By Francesca Trianni

NEW YORK (Reuters) - The New York City Council defied Mayor Michael Bloomberg on the issue of police power on Thursday, overturning his veto on a measure to curb the stop-and-frisk policy that he argues is necessary to fight crime.

The council passed another measure, also opposed by the mayor, that would create a watchdog to monitor the New York Police Department.

The two bills are aimed at restricting police use of the stop-and-frisk policy in which officers in high-crime areas stop people on the basis of reasonable suspicion that they could be engaged in criminal activity.

The policy, strongly defended by Bloomberg, has come under increasing criticism, particularly from a federal judge who ruled it unconstitutional earlier this month.

Bloomberg released a strongly worded statement about the council, saying the votes were "an example of election year politics at its very worst and political pandering at its most deadly."

"Both bills outsource management of the NYPD to unaccountable officials, making it harder for the next mayor and police commissioner to make the decisions they believe necessary to keep our city safe," he said.

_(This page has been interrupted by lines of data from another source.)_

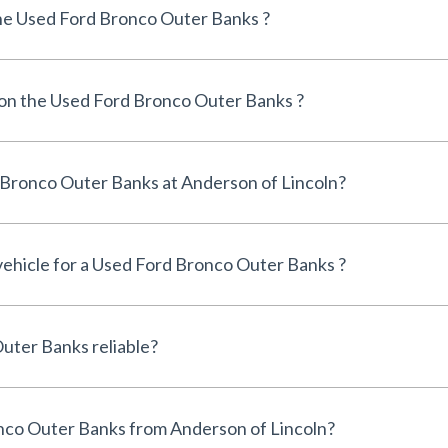
he Used Ford Bronco Outer Banks ?
 on the Used Ford Bronco Outer Banks ?
Can I finance a Used Ford Bronco Outer Banks at Anderson of Lincoln?
 vehicle for a Used Ford Bronco Outer Banks ?
Is the Used Ford Bronco Outer Banks reliable?
Why buy a Used Ford Bronco Outer Banks from Anderson of Lincoln?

The council's inspector general bill creates an independent monitor over the police department for a seven-year period that would make recommendations on how the department could be improved. It passed by a vote of 39 to 10.

The stop-and-frisk measure expands the definition of racial profiling and allows people who believe they have been profiled to sue police in state court. It passed by a vote of 34-15.

"It's an historic day," said Council member Jumaane Williams, the lead sponsor of the bill. "We have a lot more work left to do. But I'm very happy that the council did its job, moving in the right direction when others wouldn't."

The city has taken the first steps toward an appeal of the ruling by U.S. District Judge Shira Scheindlin, who called stop-and-frisk "indirect racial profiling" that targeted racially defined groups, resulting in the disproportionate and discriminatory stopping of blacks and Hispanics.

Bloomberg and Police Commissioner Ray Kelly have argued that police make the most stops in minority neighborhoods because that is where crime rates are highest.

The council's inspector general bill takes effect on January 1, 2014, when the city will have a new mayor. The racial profiling bill takes effect in 90 days.

In June, the 51-member council passed the two laws with just enough support to override a veto.

Bloomberg vetoed the bills in July, challenging the council to override him with a two-thirds majority vote.